BEGIN Source information

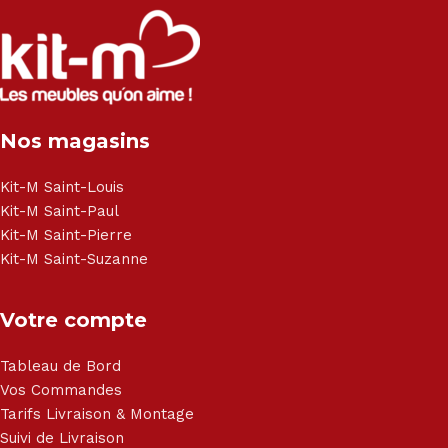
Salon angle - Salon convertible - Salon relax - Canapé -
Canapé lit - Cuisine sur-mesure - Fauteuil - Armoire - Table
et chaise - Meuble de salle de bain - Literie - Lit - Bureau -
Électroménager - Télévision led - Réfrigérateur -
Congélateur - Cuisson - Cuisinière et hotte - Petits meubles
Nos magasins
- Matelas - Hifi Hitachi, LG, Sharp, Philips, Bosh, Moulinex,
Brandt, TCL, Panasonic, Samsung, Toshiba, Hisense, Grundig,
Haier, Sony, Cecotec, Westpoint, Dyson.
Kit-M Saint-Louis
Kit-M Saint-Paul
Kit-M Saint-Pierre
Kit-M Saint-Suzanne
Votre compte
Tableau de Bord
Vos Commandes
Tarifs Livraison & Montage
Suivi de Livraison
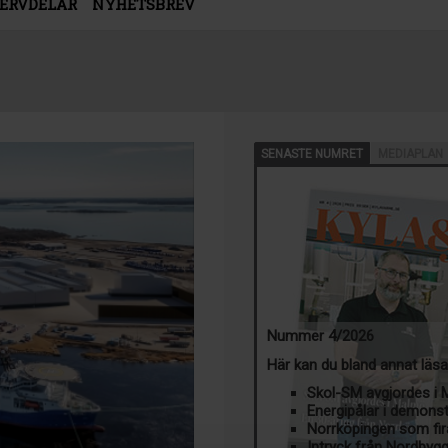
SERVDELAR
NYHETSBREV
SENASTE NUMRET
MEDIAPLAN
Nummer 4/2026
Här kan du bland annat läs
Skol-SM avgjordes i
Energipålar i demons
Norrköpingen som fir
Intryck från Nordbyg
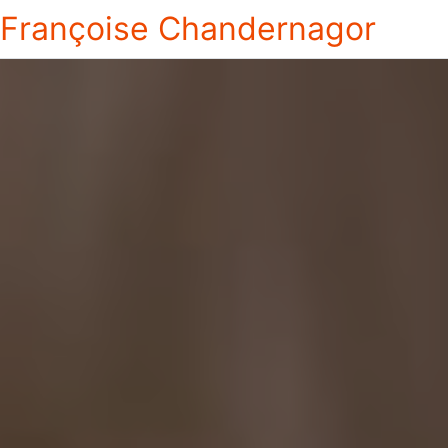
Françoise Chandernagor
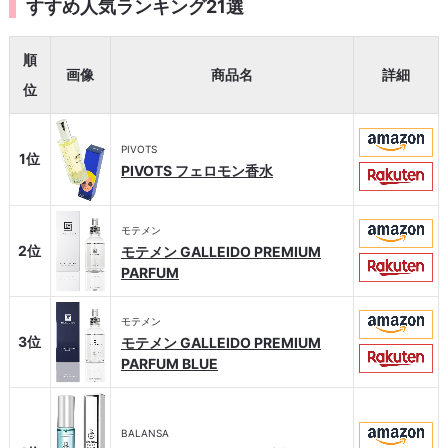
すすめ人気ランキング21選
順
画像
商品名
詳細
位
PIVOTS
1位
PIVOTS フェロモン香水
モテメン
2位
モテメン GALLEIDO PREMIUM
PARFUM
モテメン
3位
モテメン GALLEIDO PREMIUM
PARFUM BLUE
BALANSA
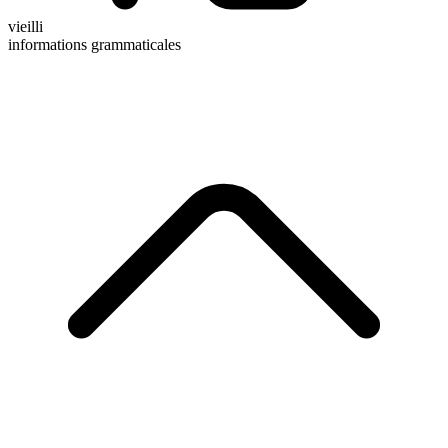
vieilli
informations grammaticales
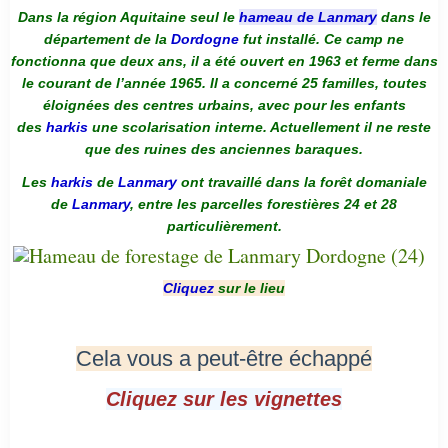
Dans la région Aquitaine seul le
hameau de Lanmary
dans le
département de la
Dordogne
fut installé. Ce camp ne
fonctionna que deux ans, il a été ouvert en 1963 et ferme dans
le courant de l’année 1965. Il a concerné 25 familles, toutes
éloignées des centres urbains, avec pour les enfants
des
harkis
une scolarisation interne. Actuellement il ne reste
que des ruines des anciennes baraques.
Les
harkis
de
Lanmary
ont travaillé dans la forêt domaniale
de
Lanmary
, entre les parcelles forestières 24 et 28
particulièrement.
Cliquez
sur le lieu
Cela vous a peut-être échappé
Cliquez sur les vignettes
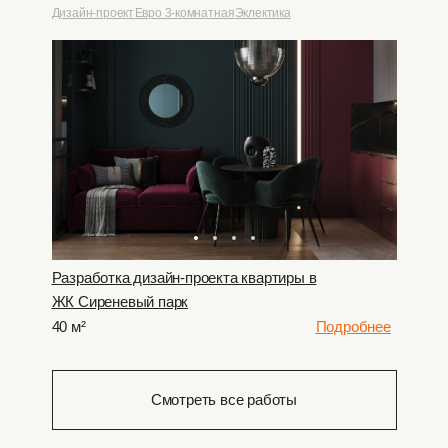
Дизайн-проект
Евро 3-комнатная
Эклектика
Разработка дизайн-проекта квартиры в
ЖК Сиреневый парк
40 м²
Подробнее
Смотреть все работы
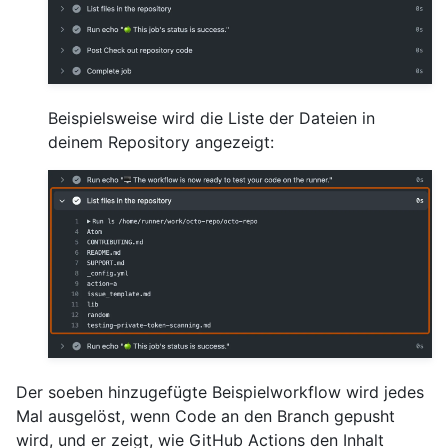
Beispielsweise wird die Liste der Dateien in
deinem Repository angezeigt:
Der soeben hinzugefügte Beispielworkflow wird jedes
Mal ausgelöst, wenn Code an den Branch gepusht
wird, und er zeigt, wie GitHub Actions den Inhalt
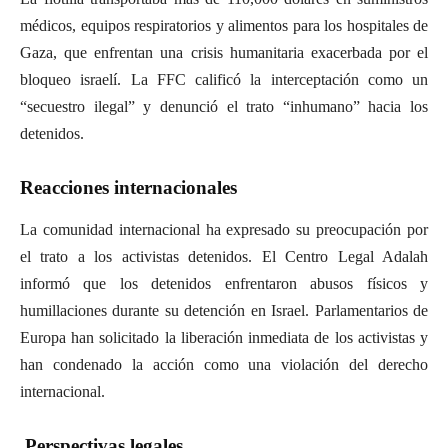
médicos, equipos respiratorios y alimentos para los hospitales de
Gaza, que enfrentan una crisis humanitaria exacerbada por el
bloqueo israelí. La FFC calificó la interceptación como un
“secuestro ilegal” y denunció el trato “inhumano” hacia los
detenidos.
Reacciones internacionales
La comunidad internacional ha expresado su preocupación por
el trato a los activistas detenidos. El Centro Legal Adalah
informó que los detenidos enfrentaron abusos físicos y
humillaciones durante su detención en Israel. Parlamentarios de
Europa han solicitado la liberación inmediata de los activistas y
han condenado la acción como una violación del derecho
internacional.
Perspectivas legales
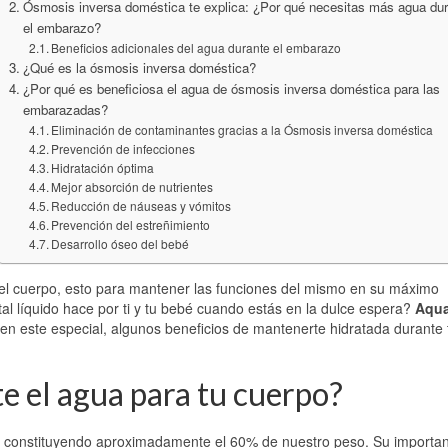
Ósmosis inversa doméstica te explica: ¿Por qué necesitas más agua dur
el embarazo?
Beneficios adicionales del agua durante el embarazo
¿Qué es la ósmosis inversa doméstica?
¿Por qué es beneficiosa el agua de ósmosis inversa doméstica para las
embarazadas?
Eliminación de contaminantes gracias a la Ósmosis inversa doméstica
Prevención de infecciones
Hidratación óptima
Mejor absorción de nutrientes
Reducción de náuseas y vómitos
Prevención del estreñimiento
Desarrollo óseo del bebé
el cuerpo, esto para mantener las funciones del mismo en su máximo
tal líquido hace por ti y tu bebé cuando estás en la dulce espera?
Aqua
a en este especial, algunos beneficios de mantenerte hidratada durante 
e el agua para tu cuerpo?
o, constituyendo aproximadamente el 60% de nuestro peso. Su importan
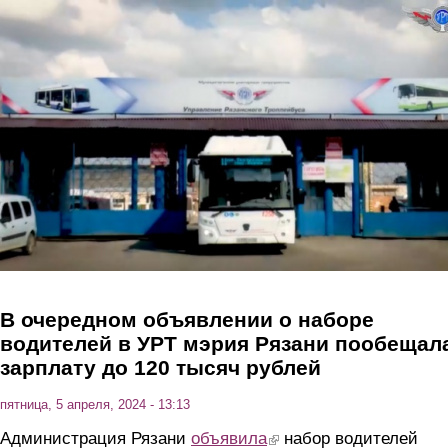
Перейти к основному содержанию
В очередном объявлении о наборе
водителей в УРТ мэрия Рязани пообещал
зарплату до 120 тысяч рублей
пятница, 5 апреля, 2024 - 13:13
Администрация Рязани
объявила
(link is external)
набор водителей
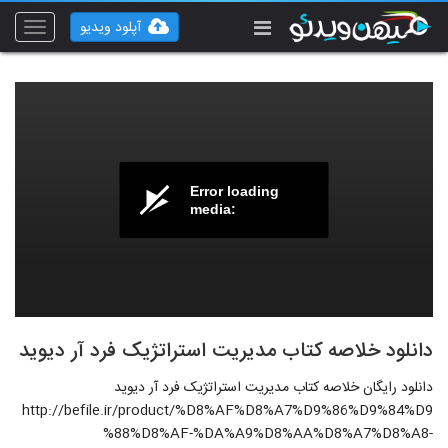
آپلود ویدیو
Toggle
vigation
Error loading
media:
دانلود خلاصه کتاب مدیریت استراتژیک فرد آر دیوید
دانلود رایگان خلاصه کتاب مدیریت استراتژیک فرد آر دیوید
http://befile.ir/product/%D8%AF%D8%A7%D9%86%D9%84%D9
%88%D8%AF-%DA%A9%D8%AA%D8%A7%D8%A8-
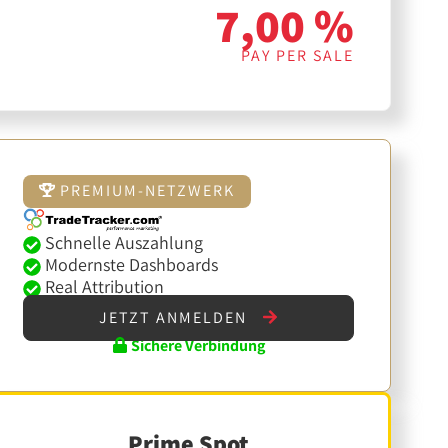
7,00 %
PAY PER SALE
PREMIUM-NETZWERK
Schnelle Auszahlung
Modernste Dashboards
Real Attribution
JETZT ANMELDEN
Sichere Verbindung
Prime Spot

END Source information

Work request:
Scan the material above for the word "استراتژیک", and copy every line in which it is found.

Written response:
دانلود خلاصه کتاب مدیریت استراتژیک فرد آر دیوید
دانلود رایگان خلاصه کتاب مدیریت استراتژیک فرد آر دیوید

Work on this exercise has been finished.